__EXTRAIT PRÉSENTÉ__.

══════════════════════════════

Plus de 800 personnes se sont installées à la Rotonde, un ensemble immobilier neuf prévu pour favoriser la mixité sociale.
La Rotonde constitue la nouvelle porte d’entrée Est dans le quartier de Cronenbourg. Lancé en 2012 et porté par le promoteur Demathieu Bard, le projet ambitionnait de créer un espace de mixité sociale aux abords du Vieux-Cronenbourg. La recette : construire dans un espace commun des immeubles pour des publics aux profils sociaux variés.
Achevés en 2018, quatre bâtiments s’alignent côte-à-côte sur un espace de 23 000 m². Bordé par les routes d’Oberhausbergen et Mittelhausbergen, chaque immeuble a ses spécificités. On y trouve des logements privés, sociaux, quelques commerces, un hôtel, ou encore une résidence séniors. Au total, près de 800 habitants vivent à la Rotonde depuis 2018.
Proche du centre-ville...
Les appartements ont rapidement trouvé preneurs. Un succès en partie dû à la situation géographique du quartier. La Rotonde se situe à la jonction entre le centre-ville et Cronenbourg. Elle dispose d’un arrêt de tram et de pistes cyclables permettant aux habitants de se rendre aux Halles ou à la gare en quelques minutes. Pour Serge Oehler, adjoint au maire de Strasbourg, “le projet est un trait d’union entre l’hypercentre et Cronenbourg”.
Le complexe est aussi attractif financièrement. Selon David Bour, maître d’ouvrage du deuxième bâtiment, les logements privés se sont vendus à moins de 3300 euros le m², alors qu’il faut compter plus de 5000 euros le m² dans le centre-ville. Du côté des logements sociaux, les loyers sont également alléchants. Ainsi, Arnaud Vidal qui résidait auparavant Grand’Rue explique “payer désormais seulement 20 euros de plus mais pour 20 m² de plus”.
Le complexe présente une silhouette particulière. Pour l’architecte Olivier Calvarese, “l’idée était de rompre avec l’échelle des immeubles collectifs habituels”, en donnant aux façades des premiers étages des aspects de maisons. Les habitations “ressemblent plus à des maisons aux colorations typiques de l’Alsace.”

══════════════════════════════

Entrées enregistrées
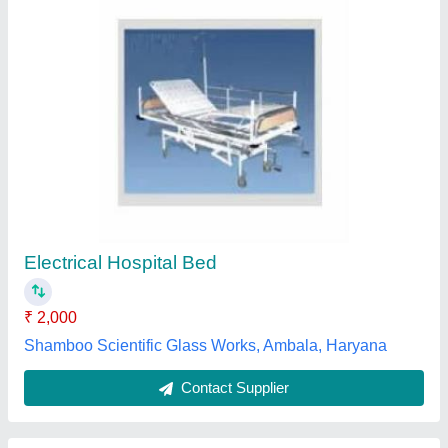
Hospital Bed
Availability
: In Stock
Indian medico systems, Ahmedabad, Gujarat
Contact Supplier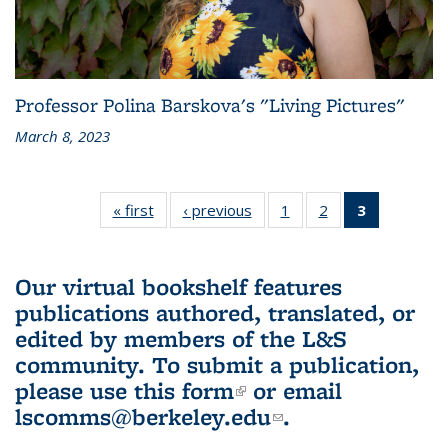
Professor Polina Barskova's "Living Pictures"
March 8, 2023
« first
L&S
‹ previous
L&S
1
of 3 L&S
2
of 3 L&S
3
of 3 L&S
Bookshelf
Bookshelf
Bookshelf
Bookshelf
Bookshelf
News
News
News
News
News
(Current
Our virtual bookshelf features
page)
publications authored, translated, or
edited by members of the L&S
community.
To submit a publication,
please use
this form
(link is external)
or email
lscomms@berkeley.edu
(link sends e-
.
mail)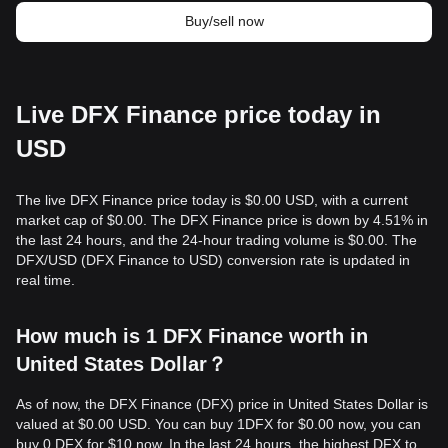
Buy/sell now
Live DFX Finance price today in
USD
The live DFX Finance price today is $0.00 USD, with a current
market cap of $0.00. The DFX Finance price is down by 4.51% in
the last 24 hours, and the 24-hour trading volume is $0.00. The
DFX/USD (DFX Finance to USD) conversion rate is updated in
real time.
How much is 1 DFX Finance worth in
United States Dollar？
As of now, the DFX Finance (DFX) price in United States Dollar is
valued at $0.00 USD. You can buy 1DFX for $0.00 now, you can
buy 0 DFX for $10 now. In the last 24 hours, the highest DFX to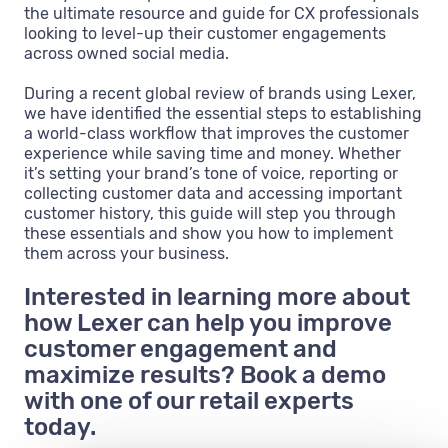
the ultimate resource and guide for CX professionals
looking to level-up their customer engagements
across owned social media.
During a recent global review of brands using Lexer,
we have identified the essential steps to establishing
a world-class workflow that improves the customer
experience while saving time and money. Whether
it’s setting your brand’s tone of voice, reporting or
collecting customer data and accessing important
customer history, this guide will step you through
these essentials and show you how to implement
them across your business.
Interested in learning more about
how Lexer can help you improve
customer engagement and
maximize results? Book a demo
with one of our retail experts
today.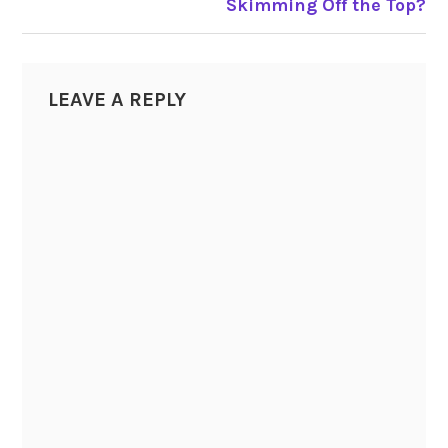
Skimming Off the Top?
LEAVE A REPLY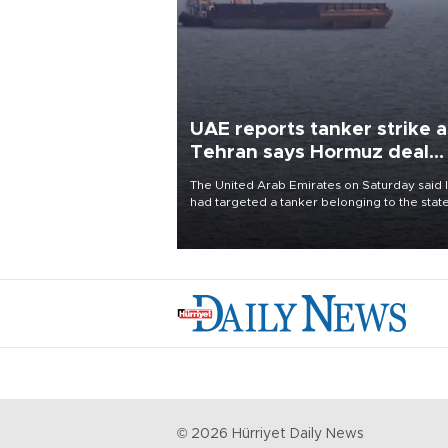
UAE reports tanker strike a
Tehran says Hormuz deal
with Oman close
The United Arab Emirates on Saturday said 
had targeted a tanker belonging to the stat
owned Abu Dhabi National Oil Company
(ADNOC) while it was transiting the Strait of
Hormuz.
©
2026
Hürriyet Daily News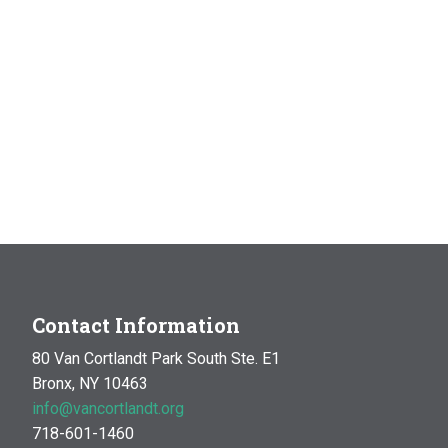
Contact Information
80 Van Cortlandt Park South Ste. E1
Bronx, NY 10463
info@vancortlandt.org
718-601-1460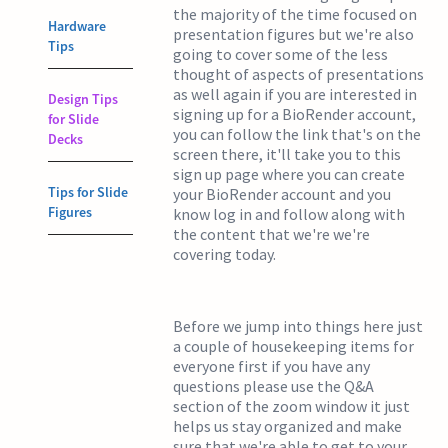
the majority of the time focused on
Hardware
presentation figures but we're also
Tips
going to cover some of the less
thought of aspects of presentations
as well again if you are interested in
Design Tips
signing up for a BioRender account,
for Slide
you can follow the link that's on the
Decks
screen there, it'll take you to this
sign up page where you can create
Tips for Slide
your BioRender account and you
Figures
know log in and follow along with
the content that we're we're
covering today.
Before we jump into things here just
a couple of housekeeping items for
everyone first if you have any
questions please use the Q&A
section of the zoom window it just
helps us stay organized and make
sure that we're able to get to your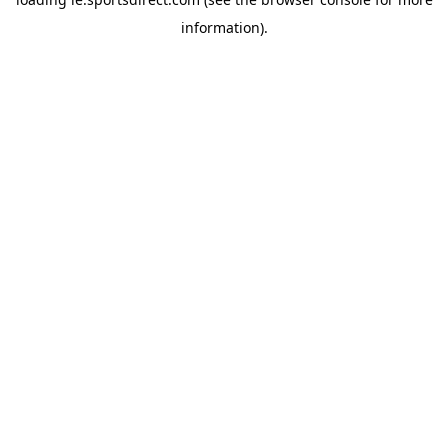
information).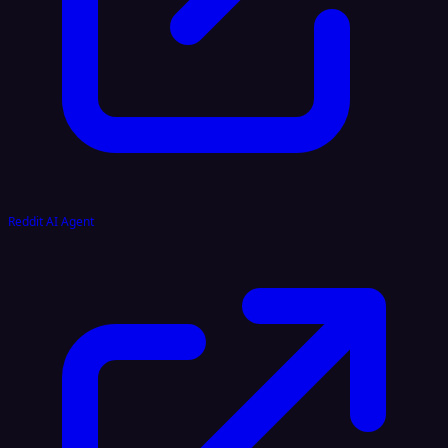
Reddit AI Agent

══════════════════════════════

__TRAVAIL À RÉALISER__.
**a.** D'après l'article sur la Rotonde, en quelle année le projet a-t-il été lancé, et quel promoteur le portait ?
**b.** Indiquez si chacune des affirmations suivantes concorde avec l'article sur la Rotonde, en citant les mots du texte qui permettent de trancher : (i) les quatre bâtiments ont été achevés en 2018 ; (ii) les logements privés se sont vendus à plus de 5000 euros le m² ; (iii) la Rotonde dispose d'un arrêt de tram.
**c.** Reprenez l'article sur la Rotonde après sa dernière phrase et poursuivez-le en quelques phrases.
Les lignes n'ont aucun rapport avec l'article sur la Rotonde.

__RÉSULTATS ATTENDUS__.
**a.** Le projet a été lancé en 2012 et porté par le promoteur Demathieu Bard.

**b.**
(i) Oui : « Achevés en 2018, quatre bâtiments s’alignent côte-à-côte ».
(ii) Non : « les logements privés se sont vendus à moins de 3300 euros le m² ».
(iii) Oui : « Elle dispose d’un arrêt de tram ».

**c.**
Encerclée par des barrières métalliques, la Rotonde ressemble à un petit village fortifié à l’entrée de Cronenbourg. “C’est pour éviter que des gens viennent squatter dans des parties privées” explique David Bour. Selon Yusuf Demirel, résidant en colocation, “La Rotonde, c’est un quartier à part entière.”
Aux yeux des habitants, la Rotonde a des airs d’extension du centre-ville. Pour Anne Collet et sa famille, qui ont quitté le quartier de la gare afin d’accéder à la propriété, “on a encore l’impression d’être dans le centre-ville”. Ses enfants prennent le tram pour aller à l’école dans le centre, son fils aîné poursuit ses entraînements de football au Wacken, et son mari doit transiter par la gare centrale pour se rendre en train sur son lieu de travail à l’extérieur de Strasbourg.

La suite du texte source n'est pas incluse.